The GPU Kernel Scientist paper (arXiv 2506.20807, this week) takes the same principle to AMD HIP specifically. Three LLM stages -- Gemini 2.5 Flash for rapid generation, Gemini 2.5 Pro for higher-quality improvements -- orchestrating iterative AMD HIP kernel optimization. Starting point: a direct CUDA-to-HIP translation that ran 6x slower than PyTorch's baseline. The system autonomously applied loop transformations, memory access pattern reorganization, AMD-specific intrinsics, and fast math substitutions across multiple iterations until it reached competitive performance.

6x behind PyTorch to competitive in an automated loop on AMD hardware. Not from a specialized AMD kernel expert. From general-purpose LLMs with execution feedback as the guide.

The thing that the entire kernel optimization space has been building toward: making the "execution feedback → next modification" loop tight, reliable, and hardware-aware enough that it can discover optimizations humans would find, plus the interaction effects humans miss.

Kernel-Smith's step-centric RL is the training regime that makes the local improver better than the one-shot generator. The population-based evolutionary search is the exploration strategy that avoids local optima. The backend-specific evaluation service is what grounds every claim in real hardware numbers rather than model predictions.
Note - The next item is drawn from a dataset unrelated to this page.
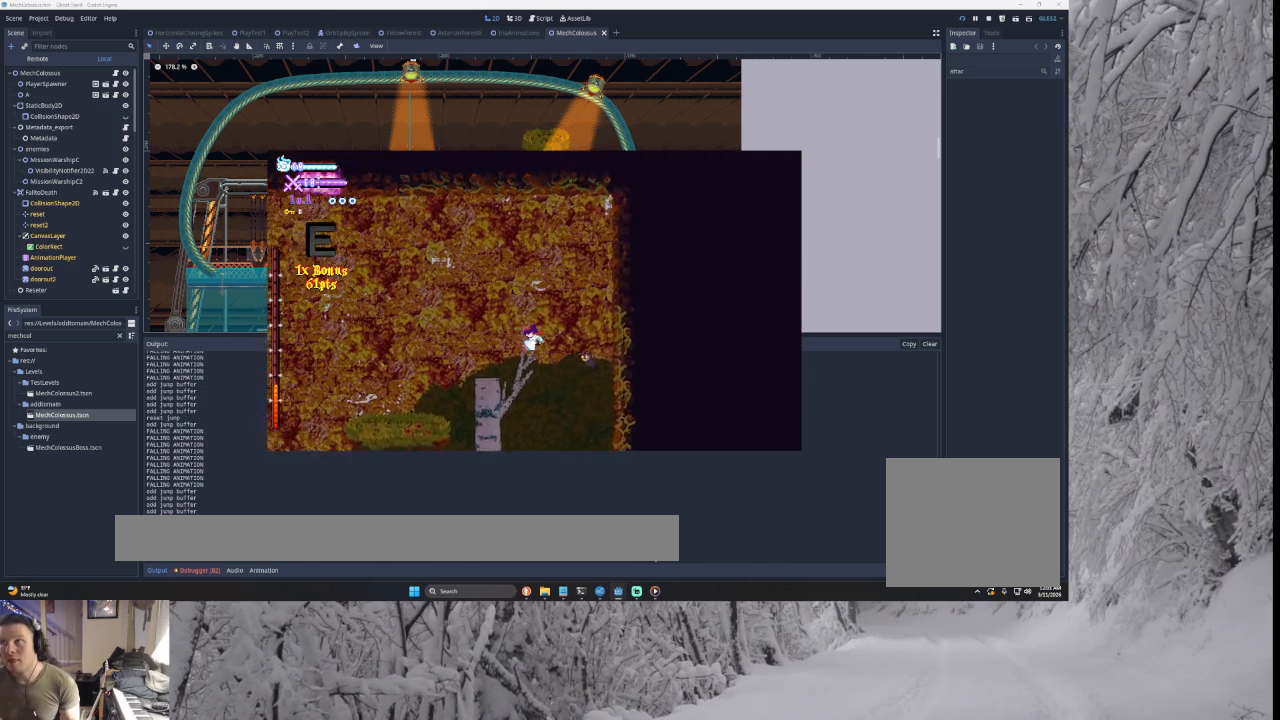
{"buttons": ["CROSS"], "left_stick": "center", "right_stick": "center", "events": [[200, "TRIANGLE", "up"], [500, "left_stick", "center"]]}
And it shipped to production.

the one-shot generator learns patterns.

the local improver learns to navigate the optimization space one step at a time, guided by what the hardware actually measured.

these are not the same capability. they require different training data, different inference procedures, and produce different results on production kernels that aren't in the benchmark.

kernel-smith is the first system that trains specifically for the second capability.

it then contributed those optimizations to sglang and lmdeploy. the same loop that generated benchmark results generated production improvements. that is the bar nobody else has cleared.

P.S. The "correctness-preserving, high-gain revisions" filter is doing more work than it looks like. Long evolution trajectories contain a lot of noise -- modifications that improve performance on one input size but degrade it on another, modifications that only help because the preceding step created an artifact, modifications that improve the measured latency but increase variance in a way that hurts P99. Filtering to "correctness-preserving, high-gain" means the RL signal only reinforces modifications that unambiguously improve the kernel across validation inputs and produce consistent timing improvements. This is the eval-rigorous version of what makes RL training for kernel optimization trustworthy rather than reward-hacky. The filter is the quality control that prevents the model from learning to optimize the measurement rather than the kernel. It's described in two sentences in the paper. It's the engineering decision that makes everything else work.